Por seu lado, Fernando Madeira, o ex-sócio maioritário da Tecnoforma, faz um retrato exemplar do modo como certas actividades empresariais, por isso lucrativas, dependem estritamente do acesso ao poder político e de como é nessas empresas que fazem a sua carreira de “gestão” muitos dos actuais governantes que não tem outro currículo. O que eles trazem para o negócio não é qualquer experiência empresarial ou de gestão, mas sim a sua agenda telefónica, e as relações de pertença e proximidade, troca de favores com o poder político. São “facilitadores” e há muitos anos Ilídio Pinho disse numa entrevista sobre o mestre deles todos que valia um “milhão de contos”. Como diz Fernando Madeira, “desbloqueiam”: “o Pedro abria as portas todas”. Pode haver ajustes de contas nestas entrevistas, mas os factos nelas revelados permanecem por desmentir. Ambos são testemunhas privilegiadas das matérias sobre as quais falam e, quer num quer noutro caso, os seus depoimentos são consistentes com o que já era conhecido. Mas, para além disso acrescentam detalhes e é nos detalhes que se percebe muita coisa. São um retrato dos círculos negros do actual poder político-partidário em Portugal.

 Não sei se algum dos factos que referi têm incidência criminal e espero que as investigações em curso cheguem a bom termo. Talvez não tenham, embora a história da Tecnoforma é idêntica à de muitas outras empresas criadas em círculos do PSD e PS para usar o acesso ao poder político nacional e local para fazer negócios, e sei também que muita gente enriqueceu nesse processo. Sem esse acesso ao poder político essas empresas não valiam nada, até porque não eram verdadeiramente empresas. No caso dos serviços de informações, a perigosidade da sua politização, para além da que já existiu e da que ainda existe, é um risco para a democracia. As eminências pardas do PSD, as maiores e mais sabidas e os aprendizes de feiticeiro, são nomes que aparecem sempre, tocam e voam para longe quando as coisas começam a apertar.
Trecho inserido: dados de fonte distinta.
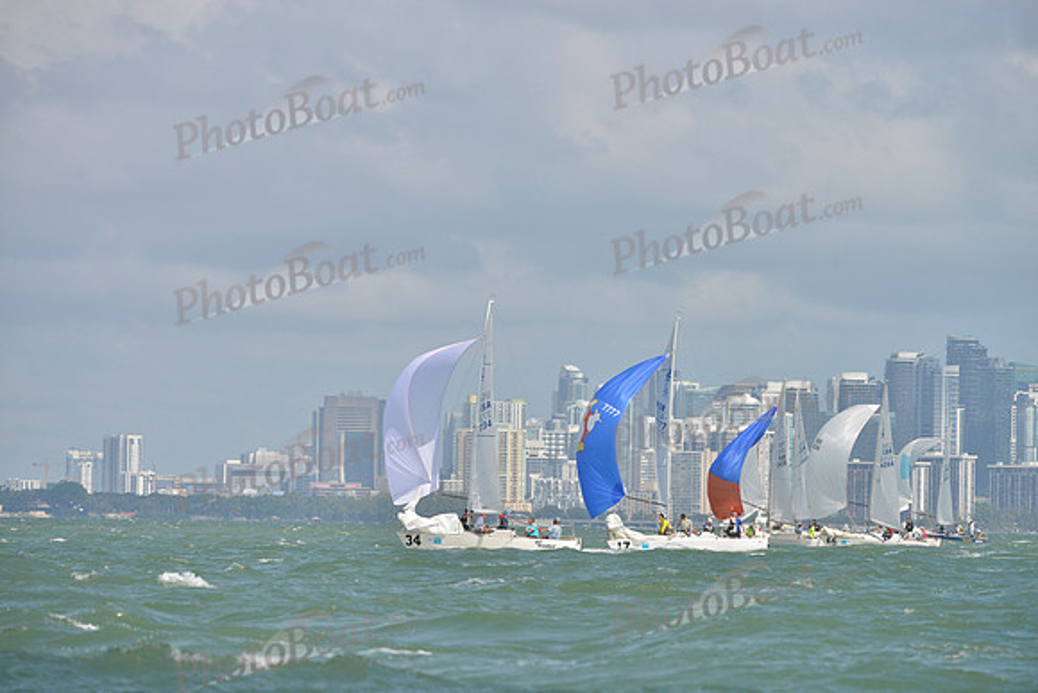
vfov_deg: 4.6
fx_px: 8652
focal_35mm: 300
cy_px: 346
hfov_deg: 6.9
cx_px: 519
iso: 280
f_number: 8
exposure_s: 1/1250
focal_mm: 300
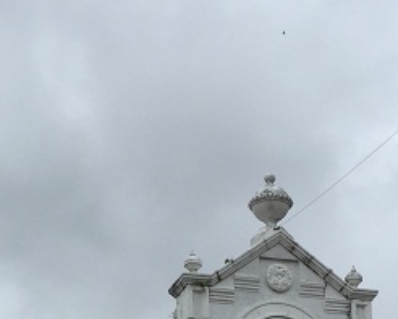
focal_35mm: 92
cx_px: 126
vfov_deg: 15.9
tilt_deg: +19.3
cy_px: 408
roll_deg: -2.9
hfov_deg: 20.7
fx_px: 1084
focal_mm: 4.15
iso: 32
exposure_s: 1/1163
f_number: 2.2
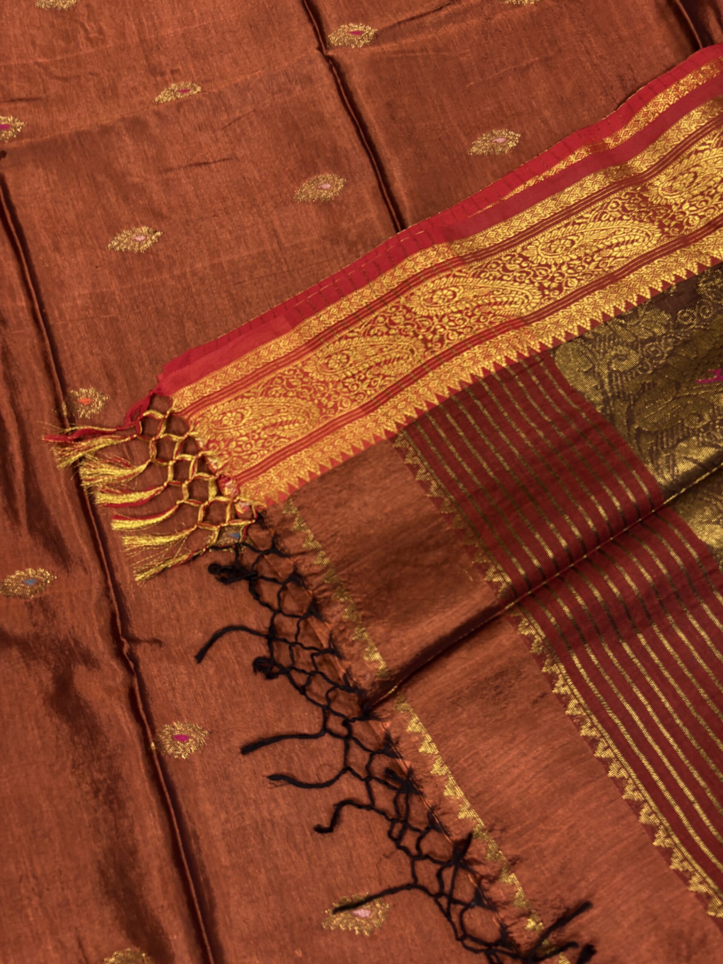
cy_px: 482
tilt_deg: -74.6
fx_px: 724
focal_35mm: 26
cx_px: 362
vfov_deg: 67.3
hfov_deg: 53.1
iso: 64
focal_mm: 5.96
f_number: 1.6
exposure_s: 1/100
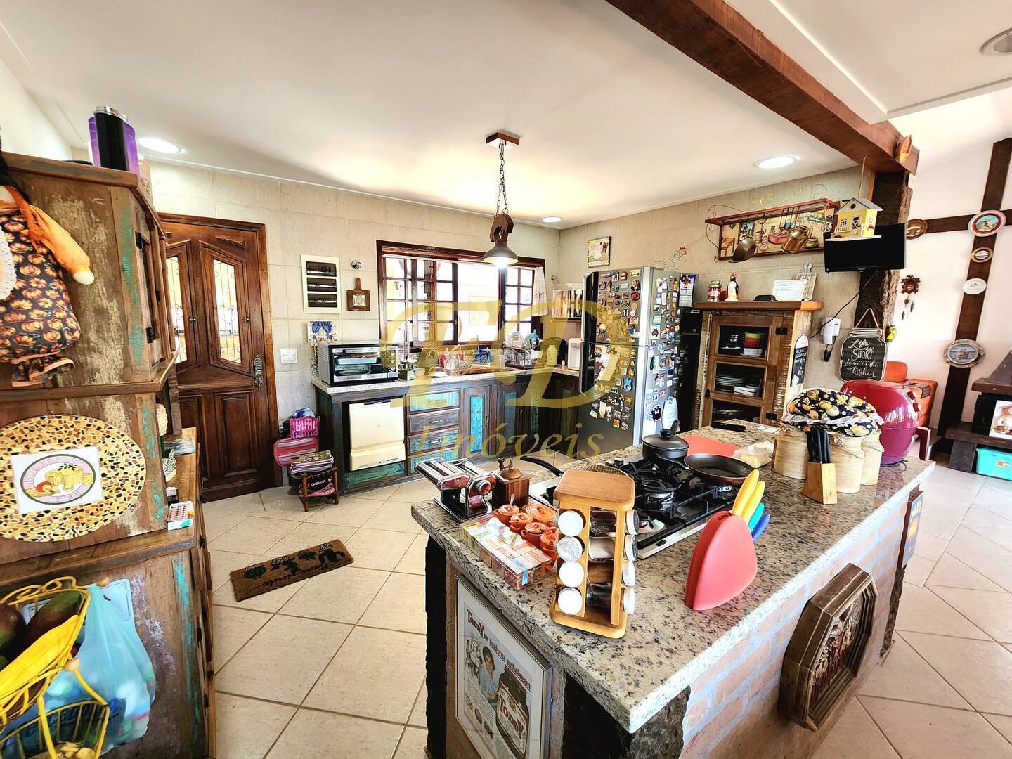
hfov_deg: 106.2
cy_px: 380
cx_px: 506
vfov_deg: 89.9
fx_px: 380
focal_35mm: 13
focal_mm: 2.2
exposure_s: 1/60.2
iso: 320
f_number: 2.2
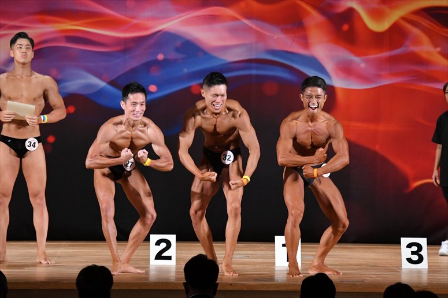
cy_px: 149
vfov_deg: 6.8
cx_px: 224
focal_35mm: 202
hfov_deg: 10.2
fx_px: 2513
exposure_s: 1/400
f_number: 5.6
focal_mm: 135
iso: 3200
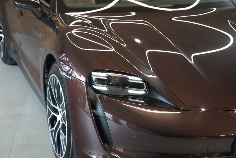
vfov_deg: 19.5
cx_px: 118
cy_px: 79
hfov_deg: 28.8
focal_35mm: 70
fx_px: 459
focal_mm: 70
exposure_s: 1/160
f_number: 5.6
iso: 10000
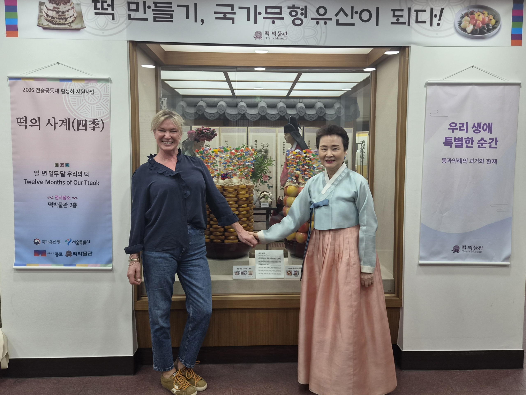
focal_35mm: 23
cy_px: 198
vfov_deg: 58.9
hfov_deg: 73.9
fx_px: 349
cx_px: 263
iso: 100
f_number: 1.8
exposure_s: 1/120
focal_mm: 5.4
Repito: não sei se existiram crimes ou não. Mas sei que existiram comportamentos inaceitáveis do ponto de vista político e ético. Nos países de mínima civilização, seriam um escândalo público. Aqui puff… Mas alguém quer saber disso? O silêncio e o encolher de ombros do “fazem todos o mesmo”, explica por que razão podem haver as maiores “revelações”, que fica tudo na mesma.

(*) Posteriormente a este artigo ter sido escrito, e muito tempo depois da entrevista citada, o gabinete do Primeiro-ministro veio negar ter havido um convite formal.